The long lines for gas from Wilmington to Asheville show just where North Carolina is. Even if a gas station gets a load of fuel in the morning, they could be out again by the afternoon because of the rush to top off the tank, Madjd-Sadjadi said.
There’s real psychological reasoning behind the knee-jerk reaction to go gas up the car or stock up on toilet paper, Madjd-Sadjadi said.
He points back to a time when people were hunter-gatherers. If the food supply was low, people sometimes had to pick up and move to make sure they could find more to eat.
But, for hunter-gatherers, and people now, the best thing to do can be to just wait it out. If people can afford to, that is. If only the people who actually needed gas were the ones filling up their tanks, the shortages probably wouldn’t be as bad. But because people are panic buying, the problem just becomes worse.
The good news, Madjd-Sadjadi said, is that gasoline and toilet paper are very different types of goods.
Gas tanks have limited capacity, so it’s not like the toilet paper shortage last year when people could buy grocery cart loads full and store it in their garage.
“This one will probably be able to unwind much quicker than something we could of held on as a durable good,” he said.

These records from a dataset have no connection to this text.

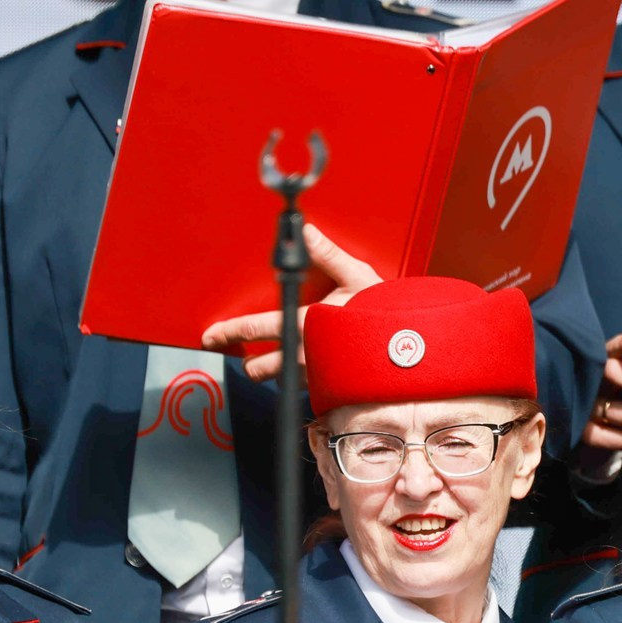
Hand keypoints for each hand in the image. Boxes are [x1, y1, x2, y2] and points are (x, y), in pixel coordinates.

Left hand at [200, 225, 383, 382]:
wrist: (412, 352)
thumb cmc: (385, 313)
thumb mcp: (358, 277)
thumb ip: (328, 255)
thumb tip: (305, 232)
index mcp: (303, 324)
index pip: (252, 329)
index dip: (226, 333)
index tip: (209, 337)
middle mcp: (303, 354)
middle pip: (258, 367)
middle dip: (250, 362)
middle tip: (248, 356)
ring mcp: (316, 376)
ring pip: (279, 381)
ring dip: (276, 372)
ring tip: (281, 362)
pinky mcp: (329, 390)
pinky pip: (304, 391)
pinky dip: (301, 381)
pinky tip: (311, 370)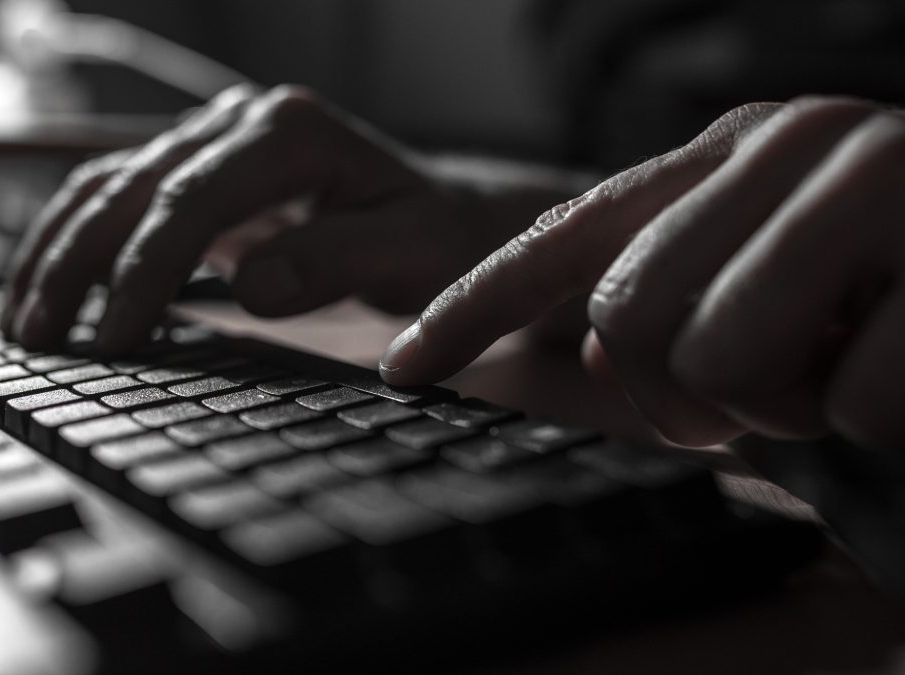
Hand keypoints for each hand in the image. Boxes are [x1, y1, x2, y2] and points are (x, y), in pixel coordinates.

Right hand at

But the shortages of gas this year and toilet paper last year do have one thing in common, Madjd-Sadjadi said. That’s the supply chain.
The modern economy runs off a system of just-in-time supplies, with companies keeping inventory low and getting new shipments more frequently.
“In normal times, this actually works beautifully,” he explains, because it helps keep costs low and goods moving through the economy. “You’re trying to squeeze out as much efficiency as possible.”
But if something happens, Madjd-Sadjadi said, “your ‘just in time’ becomes ‘never in time.’”
“You don’t stockpile, you don’t have a lot of backups. If there’s an accident, if there’s a natural disaster, if there’s a hacking event, you don’t have the built-in slack,” Madjd-Sadjadi said. And that’s where we are right now.